O Brasil no mundo – Para os consultores internacionais que monitoraram a situação em todo o mundo, o Brasil não está tão mal quanto a maioria. O Gartner fez uma extensa pesquisa em 87 países, dividindo os principais em quatro grupos de risco crescente. Os EUA, como não poderia deixar de ser, estão no primeiro grupo, o dos mais bem preparados. O Brasil está no segundo, ao lado da França e à frente de países como a Itália, que está no terceiro grupo. Isso não significa que a eficiência brasileira seja maior que a desses países. A explicação é que o Brasil ainda não depende tanto da tecnologia da informação quanto os mais desenvolvidos. Vastas regiões do interior ainda vivem na Idade Média em termos de tecnologia. Segundo o Gartner, há no País muitos processos que comportam substituição manual. “Se a rede não estiver funcionando, os brasileiros estão acostumados a preencher manualmente uma nota fiscal. Nos EUA, isso não existe”, explica Cássio Dreyfuss, diretor de pesquisa do Gartner no Brasil. O que não quer dizer que as dificuldades serão pequenas. “O serviço público vai dar problemas por muito tempo ainda”, avalia.

Ainda há dúvidas, por exemplo, se o Dataprev terá condições de processar o pagamento dos aposentados na data certa a partir de janeiro. Uma pesquisa de opinião pública avaliou que o setor financeiro é a segunda maior preocupação do brasileiro em relação ao bug – só perde para a aviação. De acordo com os analistas, é de longe o mais preparado. Passou por cinco testes. Um deles, em agosto, envolveu todos os 184 bancos comerciais, numa operação que simulou a passagem do ano nas 19.468 agências e caixas eletrônicos em 3.585 municípios. Assim mesmo, os planos de contingência foram redobrados. Segundo o Banco Central, haverá um reforço de 30% no dinheiro em circulação – o que significa R$ 7 bilhões a mais na praça. Se for detectado algum sinal de fuga de capital ou de corrida aos bancos, o governo está autorizado a sacar US$ 4,5 bilhões dos recursos do FMI.

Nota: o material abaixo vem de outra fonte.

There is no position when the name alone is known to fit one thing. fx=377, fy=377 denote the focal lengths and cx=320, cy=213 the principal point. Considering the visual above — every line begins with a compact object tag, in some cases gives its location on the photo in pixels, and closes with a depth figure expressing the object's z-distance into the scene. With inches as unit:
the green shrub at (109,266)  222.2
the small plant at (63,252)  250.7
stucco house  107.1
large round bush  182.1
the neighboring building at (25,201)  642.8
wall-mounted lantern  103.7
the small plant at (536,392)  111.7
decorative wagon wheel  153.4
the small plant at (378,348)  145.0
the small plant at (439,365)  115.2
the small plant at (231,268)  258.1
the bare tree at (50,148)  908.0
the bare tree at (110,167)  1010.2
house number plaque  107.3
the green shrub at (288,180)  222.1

Mas, essa liquidez salvadora também pode provocar problemas no day after. Autoridades dos maiores centros financeiros do mundo estão preocupadíssimas com isso. E não apenas em relação ao excesso de dinheiro em circulação, que pode desestabilizar o sistema monetário. Sabem que grandes corporações fizeram estoques de produtos bem acima da média, como precaução para uma eventual falha no sistema de abastecimento. Esses dois ingredientes são fatais. Podem levar a uma recessão na economia americana e, por consequência, em todo mundo. Isso, sem contar as falhas provocadas pelo bug depois da virada. O próprio Gartner indica que 25% dos problemas relacionados ao bug ocorrerão antes do dia 31 de dezembro. Apenas 10% acontecerão na virada do milênio, e 55% pipocarão ao longo do ano 2000. Perto de 15% só irão disparar em 2001 e outros 5% nos anos seguintes.

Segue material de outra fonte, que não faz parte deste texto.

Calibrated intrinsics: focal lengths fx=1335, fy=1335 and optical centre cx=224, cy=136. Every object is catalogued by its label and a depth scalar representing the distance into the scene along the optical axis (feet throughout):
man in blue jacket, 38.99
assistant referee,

Aviação – E, então, resta a pergunta que muita gente já se fez: e as linhas aéreas? Dá para pegar um avião na passagem do ano e não temer um acidente causado pelo bug? Bem, as companhias de aviação garantem que corrigiram todos os seus computadores, tanto os de bordo quanto os de terra. A Varig, por exemplo, contratou a IBM para consertar todos os 20 milhões de linhas de código de suas máquinas. Mais de 12 milhões foram simplesmente jogadas fora. Mas é verdade também que pouquíssima gente vai estar voando nesse período. Muitas companhias aéreas simplesmente cancelaram seus vôos horas antes e depois da meia-noite. Dizem que é por falta de passageiros. Mas quem entende do assunto garante que pesou na decisão a possibilidade, por menor que seja, de que alguma coisa não funcione direito. O Departamento de Aviação Civil (DAC) também garante que todos os sistemas de controle de tráfego aéreo, que já foram a maior preocupação do setor, estão o.k. Mas, por precaução, aumentou de um para 15 minutos o intervalo entre qualquer vôo nesse período. A cautela de todas as principais companhias internacionais irá provocar, por sinal, um outro problema inédito: não haverá espaço suficiente nos pátios dos aeroportos para estacionar todos os aviões. Nos EUA e na Europa, já foram requisitadas algumas bases aéreas militares para abrigar as aeronaves civis.